Drei Leiche und eine Totgeburt
Keine schlechte Spanne, die der neue „Tatort“ aus Wien durchmisst: Es fängt im Krimi „Die Faust“ an mit finsteren Ritualmorden fast wie in David Finchers Thriller „Sieben“ und endet zwischen Untergrund und Geheimdienst ein wenig wie in der US-Serie „Homeland“. Ein Serienkiller mit Hang zu theatralischen Installationen nagelt eine Leiche wie den gekreuzigten Jesus an eine Zimmerwand. Der nächste Tote wird wie der erhängte Judas in einer öffentlichen Toilette gefunden. Eine erschlagene Frau endet schließlich als Galionsfigur auf einem Boot. Brauchbare Spuren sind jeweils nicht zu finden, und die Identität der Toten ist auch unklar.

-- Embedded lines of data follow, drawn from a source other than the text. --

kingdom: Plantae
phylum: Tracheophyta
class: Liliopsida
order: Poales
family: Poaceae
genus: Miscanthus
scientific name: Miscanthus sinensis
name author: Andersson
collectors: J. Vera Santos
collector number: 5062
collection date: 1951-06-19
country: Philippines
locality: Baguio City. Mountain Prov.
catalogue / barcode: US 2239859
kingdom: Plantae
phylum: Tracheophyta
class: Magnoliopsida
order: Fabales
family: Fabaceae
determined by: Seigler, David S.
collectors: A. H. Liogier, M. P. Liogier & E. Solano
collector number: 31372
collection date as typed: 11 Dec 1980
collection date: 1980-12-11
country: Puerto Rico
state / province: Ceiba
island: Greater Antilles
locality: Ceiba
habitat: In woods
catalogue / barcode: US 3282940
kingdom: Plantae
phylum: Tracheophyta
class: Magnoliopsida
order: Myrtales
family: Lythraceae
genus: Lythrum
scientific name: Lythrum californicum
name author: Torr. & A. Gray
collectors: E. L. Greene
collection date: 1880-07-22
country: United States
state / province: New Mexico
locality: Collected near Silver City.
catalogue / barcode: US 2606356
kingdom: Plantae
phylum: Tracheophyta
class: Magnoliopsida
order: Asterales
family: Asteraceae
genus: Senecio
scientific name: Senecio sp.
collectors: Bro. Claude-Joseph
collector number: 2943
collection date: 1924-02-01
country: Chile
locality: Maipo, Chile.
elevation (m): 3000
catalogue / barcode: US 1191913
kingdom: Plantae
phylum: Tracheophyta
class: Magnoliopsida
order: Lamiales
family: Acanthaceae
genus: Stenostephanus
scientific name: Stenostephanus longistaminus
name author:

Inspektor auf dem Optimierungstripp
Das Drehbuch von Mischa Zickler bietet also einen doppelten Whodunit: Die Frage „Wer war’s?“ gilt gleichermaßen Opfern wie Täter. Und Regisseur Christopher Schier hält die Spannung auf dem langen Weg zur Auflösung hoch. Die Spuren weisen Oberstleutnant Moritz Eisner (Harald Krassnitzer) und Majorin Bibi Fellner (Adele Neuhauser) Richtung Kiew, Belgrad und Tiflis, zu revolutionären Bewegungen in Länder des ehemaligen Ostblocks.
Politische Themen greifen sie beim Österreichischen Rundfunk ja gerne auf. Und in diesem Film ist die packende Krimihandlung zur Gemütserleichterung verschnitten mit einer Behördenfarce, denn Revierinspektor Schimpf ist auf dem Optimierungstrip und will eine zweite Abteilung der Mordkommission gründen. Eisner wäre das ja egal, wenn nicht seine Bibi Ambitionen hätte, sich zu bewerben. Wie die Wiener mit drei Leichen und einer bürokratischen Totgeburt umgehen, das ist auf souveräne Art routiniert. In Zeiten, da manche TV-Redaktionen dramaturgische Verzweiflungstaten begehen, um auf sich aufmerksam zu machen, vereinbaren die Wiener Gewalt und Witz, Härte und Leichtigkeit mit großer Souveränität und ohne Mätzchen in einer Geschichte.